▸ About this exercise:
Work through the data below and copy out every line where "Configuración" is found.
Input records Block Start
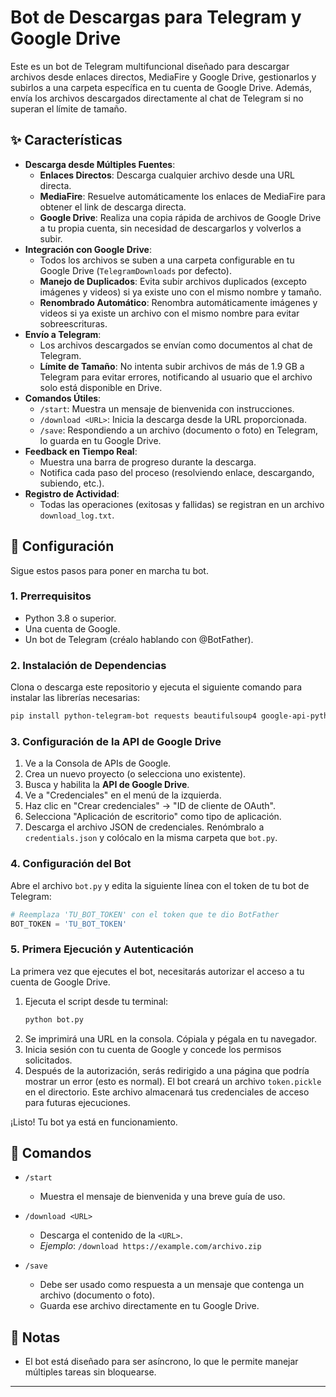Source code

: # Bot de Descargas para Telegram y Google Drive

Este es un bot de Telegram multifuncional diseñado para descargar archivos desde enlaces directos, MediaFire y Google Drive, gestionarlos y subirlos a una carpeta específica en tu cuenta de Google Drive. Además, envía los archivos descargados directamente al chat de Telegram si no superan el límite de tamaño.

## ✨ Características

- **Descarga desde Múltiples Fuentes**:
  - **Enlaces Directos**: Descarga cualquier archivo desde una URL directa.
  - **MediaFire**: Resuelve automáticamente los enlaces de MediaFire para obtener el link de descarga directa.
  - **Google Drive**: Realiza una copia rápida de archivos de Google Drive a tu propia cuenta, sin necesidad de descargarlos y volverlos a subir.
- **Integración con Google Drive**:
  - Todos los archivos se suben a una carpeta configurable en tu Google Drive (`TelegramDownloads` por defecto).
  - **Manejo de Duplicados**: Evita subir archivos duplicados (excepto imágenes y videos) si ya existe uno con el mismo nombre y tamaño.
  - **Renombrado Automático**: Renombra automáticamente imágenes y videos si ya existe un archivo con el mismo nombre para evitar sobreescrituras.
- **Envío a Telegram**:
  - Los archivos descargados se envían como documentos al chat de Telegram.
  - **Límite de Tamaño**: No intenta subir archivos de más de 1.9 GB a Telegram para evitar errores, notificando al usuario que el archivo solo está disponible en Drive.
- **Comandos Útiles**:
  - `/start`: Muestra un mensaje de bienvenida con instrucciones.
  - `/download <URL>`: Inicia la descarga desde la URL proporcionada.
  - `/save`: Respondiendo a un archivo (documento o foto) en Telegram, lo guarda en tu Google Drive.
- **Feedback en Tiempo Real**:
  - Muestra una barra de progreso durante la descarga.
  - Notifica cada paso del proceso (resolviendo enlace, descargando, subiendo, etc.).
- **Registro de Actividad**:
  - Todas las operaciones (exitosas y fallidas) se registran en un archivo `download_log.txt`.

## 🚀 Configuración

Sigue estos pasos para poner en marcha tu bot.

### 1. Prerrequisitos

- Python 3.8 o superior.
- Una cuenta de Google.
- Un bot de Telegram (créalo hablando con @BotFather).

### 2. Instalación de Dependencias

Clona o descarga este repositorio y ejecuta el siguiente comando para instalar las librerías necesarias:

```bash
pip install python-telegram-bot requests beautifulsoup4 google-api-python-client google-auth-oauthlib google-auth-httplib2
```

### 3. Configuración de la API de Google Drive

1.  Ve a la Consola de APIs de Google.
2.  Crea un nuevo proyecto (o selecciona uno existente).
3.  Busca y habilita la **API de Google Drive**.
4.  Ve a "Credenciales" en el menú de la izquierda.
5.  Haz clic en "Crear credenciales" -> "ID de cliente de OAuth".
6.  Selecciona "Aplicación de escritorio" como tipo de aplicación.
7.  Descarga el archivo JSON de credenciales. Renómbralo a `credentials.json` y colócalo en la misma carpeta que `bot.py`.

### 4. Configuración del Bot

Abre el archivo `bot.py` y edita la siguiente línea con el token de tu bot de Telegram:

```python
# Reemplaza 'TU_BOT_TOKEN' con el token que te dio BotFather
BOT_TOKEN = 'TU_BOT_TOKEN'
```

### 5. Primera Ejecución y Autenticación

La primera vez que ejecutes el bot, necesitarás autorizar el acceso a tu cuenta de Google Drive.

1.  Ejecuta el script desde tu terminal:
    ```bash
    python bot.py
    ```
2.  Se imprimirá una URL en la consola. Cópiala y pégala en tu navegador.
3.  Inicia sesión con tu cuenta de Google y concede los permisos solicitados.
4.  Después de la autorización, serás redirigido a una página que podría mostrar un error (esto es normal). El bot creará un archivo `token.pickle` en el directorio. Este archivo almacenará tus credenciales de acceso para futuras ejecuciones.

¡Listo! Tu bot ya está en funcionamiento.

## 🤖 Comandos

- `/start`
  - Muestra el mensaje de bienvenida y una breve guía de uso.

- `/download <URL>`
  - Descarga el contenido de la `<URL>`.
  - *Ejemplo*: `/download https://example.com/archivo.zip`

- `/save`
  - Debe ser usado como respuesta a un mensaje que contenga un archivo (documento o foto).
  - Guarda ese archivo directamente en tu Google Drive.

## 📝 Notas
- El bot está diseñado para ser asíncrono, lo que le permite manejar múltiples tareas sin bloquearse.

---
Input records Block End
▸ Task answer:
## 🚀 Configuración
### 3. Configuración de la API de Google Drive
### 4. Configuración del Bot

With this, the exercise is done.